■ **Task to carry out**
Note how many lines in these entries contain "clients", and reply with that number alone.

### Data shown

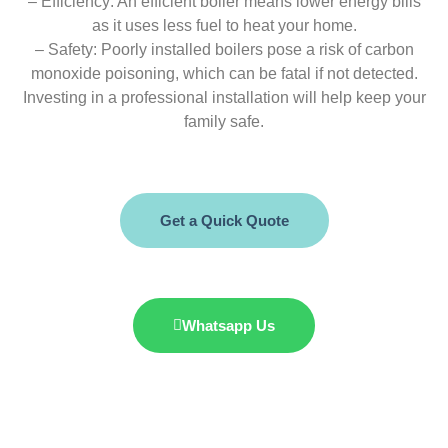
– Efficiency: An efficient boiler means lower energy bills
as it uses less fuel to heat your home.
– Safety: Poorly installed boilers pose a risk of carbon
monoxide poisoning, which can be fatal if not detected.
Investing in a professional installation will help keep your
family safe.
Get a Quick Quote
Whatsapp Us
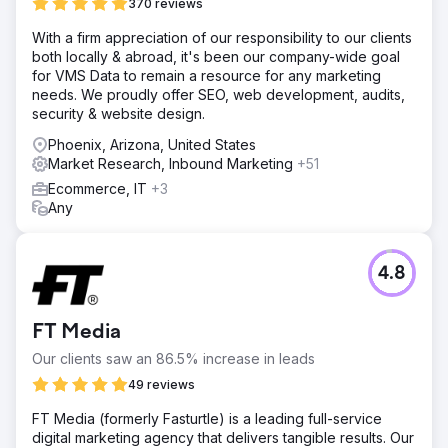
370 reviews
With a firm appreciation of our responsibility to our clients
both locally & abroad, it's been our company-wide goal
for VMS Data to remain a resource for any marketing
needs. We proudly offer SEO, web development, audits,
security & website design.
Phoenix, Arizona, United States
Market Research, Inbound Marketing
+51
Ecommerce, IT
+3
Any
4.8
FT Media
Our clients saw an 86.5% increase in leads
49 reviews
FT Media (formerly Fasturtle) is a leading full-service
digital marketing agency that delivers tangible results. Our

######

■ **Solution below**
2